Although the constituent elements fluctuated as in Samples A to F shown, a remanent magnetic flux density (Br) of 13.8 kG or larger, one Coercive force (HcJ) of 13.0 kOe or greater and a rectangular behavior (Hk / HcJ) of 95% or more received.

Industrial Applicability

As described in detail above, there is a Zr-rich product in the R ₂ T ₁₄ B phase, which is the main phase of an RTB rare earth permanent magnet, so that grain size growth can be inhibited while decreasing the magnetic properties a minimum is kept.

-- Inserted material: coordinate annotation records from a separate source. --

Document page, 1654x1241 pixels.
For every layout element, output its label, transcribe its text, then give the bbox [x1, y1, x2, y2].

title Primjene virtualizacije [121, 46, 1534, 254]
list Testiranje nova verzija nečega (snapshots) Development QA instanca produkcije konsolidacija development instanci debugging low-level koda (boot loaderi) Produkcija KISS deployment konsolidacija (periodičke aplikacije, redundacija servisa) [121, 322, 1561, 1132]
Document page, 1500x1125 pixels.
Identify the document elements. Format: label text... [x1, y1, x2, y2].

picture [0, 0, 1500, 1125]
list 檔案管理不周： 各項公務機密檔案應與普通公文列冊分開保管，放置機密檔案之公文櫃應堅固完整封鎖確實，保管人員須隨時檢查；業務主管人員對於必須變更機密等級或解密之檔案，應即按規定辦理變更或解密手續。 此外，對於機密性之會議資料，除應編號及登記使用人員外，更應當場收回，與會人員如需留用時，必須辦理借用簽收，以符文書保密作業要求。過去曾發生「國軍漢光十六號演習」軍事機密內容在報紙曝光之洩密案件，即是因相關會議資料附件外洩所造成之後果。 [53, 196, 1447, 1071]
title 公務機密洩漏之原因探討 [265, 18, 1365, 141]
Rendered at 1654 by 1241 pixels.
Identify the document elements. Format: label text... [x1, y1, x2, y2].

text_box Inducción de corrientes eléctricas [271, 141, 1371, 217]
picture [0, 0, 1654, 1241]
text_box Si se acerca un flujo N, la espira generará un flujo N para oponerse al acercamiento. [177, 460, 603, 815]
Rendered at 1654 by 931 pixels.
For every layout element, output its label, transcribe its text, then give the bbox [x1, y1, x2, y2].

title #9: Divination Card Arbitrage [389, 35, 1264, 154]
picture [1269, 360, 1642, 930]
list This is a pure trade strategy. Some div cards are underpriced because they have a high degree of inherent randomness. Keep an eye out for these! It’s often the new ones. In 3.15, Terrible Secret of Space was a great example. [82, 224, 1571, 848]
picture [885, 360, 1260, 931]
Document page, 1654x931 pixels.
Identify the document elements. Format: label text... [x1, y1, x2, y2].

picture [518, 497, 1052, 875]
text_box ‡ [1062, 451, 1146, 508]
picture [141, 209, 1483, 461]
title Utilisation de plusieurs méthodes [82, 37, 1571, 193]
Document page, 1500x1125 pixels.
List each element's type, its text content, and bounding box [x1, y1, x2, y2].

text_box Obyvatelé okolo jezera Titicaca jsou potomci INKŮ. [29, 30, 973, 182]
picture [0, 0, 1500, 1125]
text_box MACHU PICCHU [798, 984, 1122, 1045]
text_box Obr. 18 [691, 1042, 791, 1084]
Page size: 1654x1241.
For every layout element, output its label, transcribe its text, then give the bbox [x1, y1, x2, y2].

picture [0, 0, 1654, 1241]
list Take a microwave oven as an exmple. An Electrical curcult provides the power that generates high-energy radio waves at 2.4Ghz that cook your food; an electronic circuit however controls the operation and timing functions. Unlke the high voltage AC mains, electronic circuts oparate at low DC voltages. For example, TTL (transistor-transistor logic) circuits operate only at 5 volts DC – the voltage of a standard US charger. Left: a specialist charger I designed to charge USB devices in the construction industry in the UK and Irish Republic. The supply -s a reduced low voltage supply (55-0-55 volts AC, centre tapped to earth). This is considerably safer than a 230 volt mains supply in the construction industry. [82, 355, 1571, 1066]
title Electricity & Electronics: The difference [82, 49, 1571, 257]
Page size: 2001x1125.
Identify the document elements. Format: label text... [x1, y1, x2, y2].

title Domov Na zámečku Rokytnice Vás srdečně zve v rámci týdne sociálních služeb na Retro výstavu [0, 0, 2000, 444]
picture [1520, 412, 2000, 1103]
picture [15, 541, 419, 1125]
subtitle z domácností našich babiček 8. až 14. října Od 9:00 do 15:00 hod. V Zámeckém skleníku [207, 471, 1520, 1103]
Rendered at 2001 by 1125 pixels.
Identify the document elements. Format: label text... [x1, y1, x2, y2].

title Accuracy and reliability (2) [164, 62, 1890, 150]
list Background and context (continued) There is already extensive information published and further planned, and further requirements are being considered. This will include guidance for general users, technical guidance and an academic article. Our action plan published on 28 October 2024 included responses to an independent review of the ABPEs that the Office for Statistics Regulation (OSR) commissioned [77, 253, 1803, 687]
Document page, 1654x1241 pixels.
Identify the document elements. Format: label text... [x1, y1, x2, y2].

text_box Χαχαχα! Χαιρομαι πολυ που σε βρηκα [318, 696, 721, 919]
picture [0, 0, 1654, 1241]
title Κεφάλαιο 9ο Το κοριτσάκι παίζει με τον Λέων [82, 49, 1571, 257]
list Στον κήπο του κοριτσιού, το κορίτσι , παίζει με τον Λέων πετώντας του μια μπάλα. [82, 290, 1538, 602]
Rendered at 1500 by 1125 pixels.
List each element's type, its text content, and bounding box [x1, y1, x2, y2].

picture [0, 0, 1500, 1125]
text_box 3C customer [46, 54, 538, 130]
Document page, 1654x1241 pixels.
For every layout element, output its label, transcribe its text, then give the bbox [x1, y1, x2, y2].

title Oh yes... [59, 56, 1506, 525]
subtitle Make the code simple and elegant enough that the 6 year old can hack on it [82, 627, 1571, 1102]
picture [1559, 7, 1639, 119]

Since a suitable sintering temperature range of 40 ° C or more can be maintained even by using a large sintering furnace which usually results in unevenness of the heating temperature, according to the present invention, a RTB system rare earth permanent magnet consistent with first-class magnetic properties can be easily obtained.

Claims (4)

RTB system rare earth permanent magnet comprising a sintered body consisting of 28 to 33% by weight of R, 0.5 to 1.5% by weight of B, 0.03 to 0.3% by weight of Al, O. , 03 to 0.3 wt.% Cu, 0.05 to 0.2 wt.% Zr, 0.1 to 4 wt.% Co, and the remainder being substantially Fe and unavoidable impurities, the sintered body having the following comprising: a major phase consisting of an R ₂ T ₁₄ B phase, wherein R represents one or more rare earth elements, with the proviso that the rare earth elements include Y, and T represents one or more transition metal elements, the Fe or Fe and Co include; and a grain boundary phase containing a larger amount of R than the main phase, wherein in said R ₂ T ₁₄ B phase there is a Zr-rich product having a length of several hundred nm and a width between a few nm and 15 nm , Rare earth permanent magnet of R-T-B system according to claim 1, wherein said product has a flat or acicular shape. Rare earth permanent magnet of R-T-B system according to claim 1, wherein the amount of oxygen contained in said sintered body is 2000 ppm or less. Rare earth permanent magnet of R-T-B system according to claim 3, wherein in said sintered body 0.1 to 0.15 wt .-% Zr is included.